The federal government's plan to increase the superannuation guarantee (SG) will definitely happen, despite being overshadowed by the negativity surrounding the mining tax, according to Cbus chair Steve Bracks.
"It will be hard to put this genie back in the bottle," Bracks told an Australian Institute of Superannuation Trustees lunch in Melbourne yesterday.
Bracks said he believed the SG increase could be painlessly delivered in the form of business tax offsets and through a wages super trade-off, as occurred when the SG was first introduced in the 1980s.
TWUSuper chair David Galbally, who also spoke at the function, added that it was essential the SG go up to 15 per cent "and the sooner that happens the better off we will all be, because otherwise the government will not be able to afford an increasingly ageing population".

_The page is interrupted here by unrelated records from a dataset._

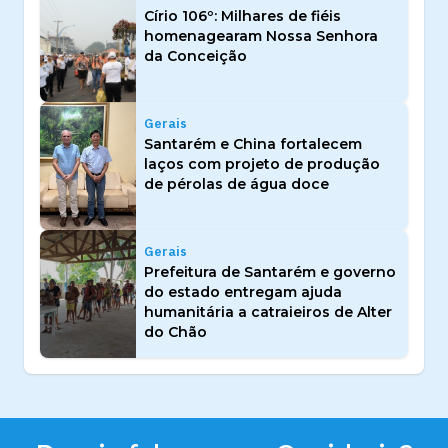
Círio 106º: Milhares de fiéis
homenagearam Nossa Senhora
da Conceição
Gerais
Santarém e China fortalecem
laços com projeto de produção
de pérolas de água doce
Gerais
Prefeitura de Santarém e governo
do estado entregam ajuda
humanitária a catraieiros de Alter
do Chão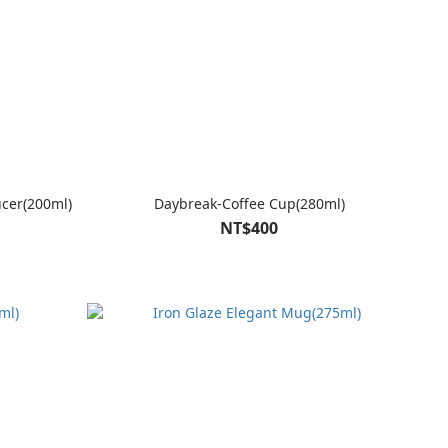
ucer(200ml)
Daybreak-Coffee Cup(280ml)
NT$400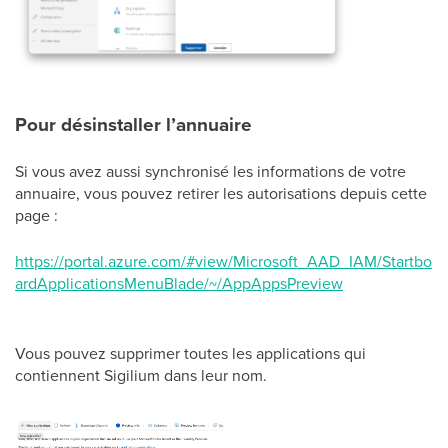
Pour désinstaller l’annuaire
Si vous avez aussi synchronisé les informations de votre
annuaire, vous pouvez retirer les autorisations depuis cette
page :
https://portal.azure.com/#view/Microsoft_AAD_IAM/Startbo
ardApplicationsMenuBlade/~/AppAppsPreview
Vous pouvez supprimer toutes les applications qui
contiennent Sigilium dans leur nom.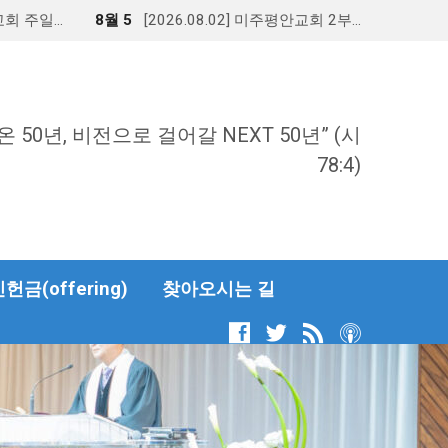
안교회 주일…
8월 5
[2026.08.02] 미주평안교회 2부…
온 50년, 비전으로 걸어갈 NEXT 50년” (시
78:4)
금(offering)
찾아오시는 길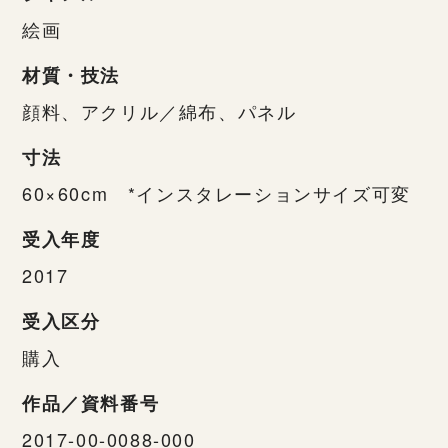
絵画
材質・技法
顔料、アクリル／綿布、パネル
寸法
60×60cm *インスタレーションサイズ可変
受入年度
2017
受入区分
購入
作品／資料番号
2017-00-0088-000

As to whether the superannuation industry was mature enough to be able to handle the vast amounts of money that will come its way as a result of the SG increase, both Bracks and Galbally argued that it was well supported to do so through Australia's superannuation prudential supervisory system.
"We do have to get a bit smarter in the way we inquire into (individual) investments," Galbally said.
"But our compliance regime, and the fact that we have what is in effect a double licensing system, does put us in a better position to minimise the potential impact of future financial crises and corporate collapses."
In an environment where reducing costs had become the main competitive advantage, further fund mergers were on the cards, Bracks said.
"We have a lot of funds - and if you could give members a better return by cutting administrative costs and other overheads (by merging) you would probably be negligent not to consider that option."
Bracks and Galbally also argued that super funds should be taking a stronger advocacy role in terms of influencing the government and business community on behalf of their members' interests.